Amid heightened global instability, central banks in both Europe and the United States have adjusted their economic forecasts—raising inflation projections while lowering expectations for GDP growth.
Speaking at the European Central Bank’s annual conference in Sintra, Portugal, Governor of the Hungarian National Bank (MNB) Mihály Varga emphasized the weight of these developments and highlighted the resilience of Hungary’s financial system.
According to an MNB statement, Varga underlined that in uncertain times like these, the strength and stability of Hungary’s banking sector provide vital support for the country’s economy.
Varga pointed to modest European growth projections, citing the European Commission’s forecast of a 1.1 per cent GDP increase in 2025 and 1.5 per cent in 2026. While the EU economy has proven resilient, the Commission sees risks skewed to the downside.

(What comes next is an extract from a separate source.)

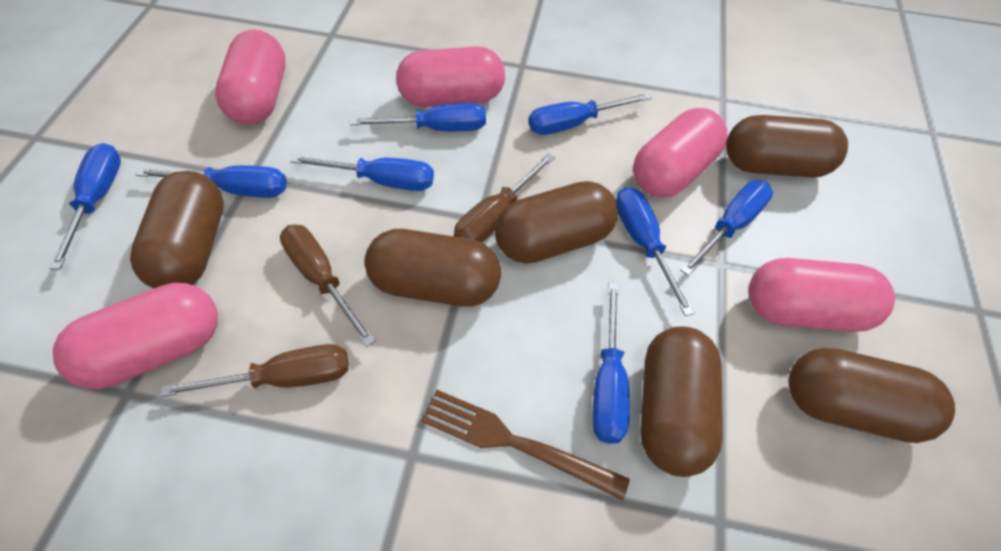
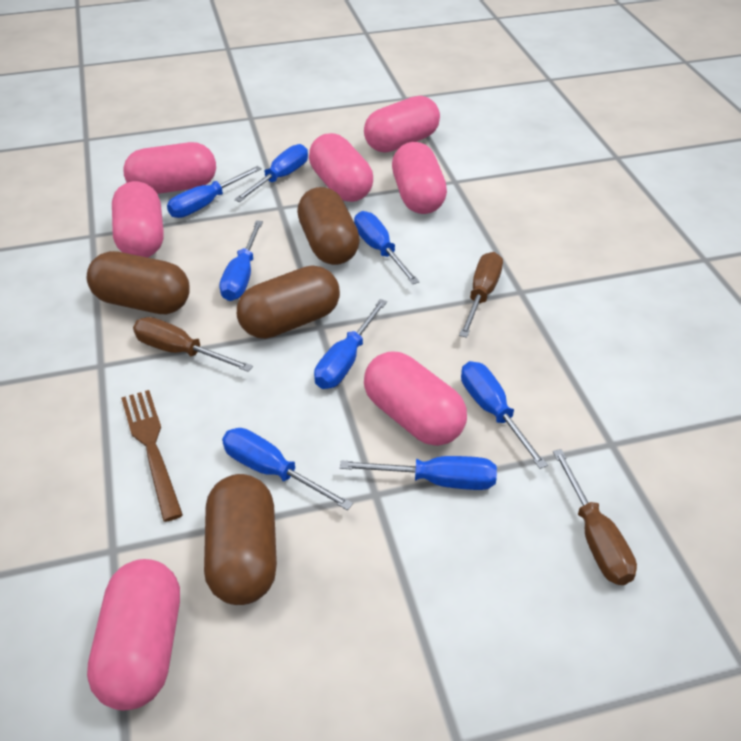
brown capsule: [130,171,224,288] [365,229,501,307] [495,181,618,264] [640,326,723,477] [726,115,848,178] [788,348,955,443] = 6 -> [87,251,190,314] [204,474,277,605] [237,265,340,339] [297,187,360,265] = 4
pink capsule: [53,283,218,389] [215,30,286,125] [396,47,505,107] [633,108,728,198] [748,258,895,332] = 5 -> [87,559,180,711] [112,181,164,257] [123,142,216,194] [309,133,373,202] [364,96,440,152] [364,351,467,446] [392,142,447,214] = 7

Reflecting these concerns, the Hungarian central bank has revised its own expectations. The MNB now forecasts 0.8 per cent GDP growth for Hungary in 2025. Varga attributed the muted growth to global uncertainty, particularly disruptions in world trade, shifting supply chains, evolving US trade policies, and escalating geopolitical tensions. Nonetheless, he noted that Hungary’s slight growth outlook is underpinned by increasing domestic consumption and a robust labour market.
The Sintra conference also allowed central bank leaders to address supervisory and regulatory issues within the banking sector.
Varga stressed that despite mounting global tensions, Hungary’s banks remain well-capitalized and highly liquid. He said the MNB is actively collaborating with domestic banks to stimulate corporate lending—an essential pillar for long-term economic growth.
‘The banking sector has not only supported economic performance across Europe in recent years but has also become more resilient in the face of crises,’ he remarked.
As central banks around the world recalibrate their strategies, Hungary continues to focus on internal economic drivers while leveraging its stable financial system to navigate external shocks.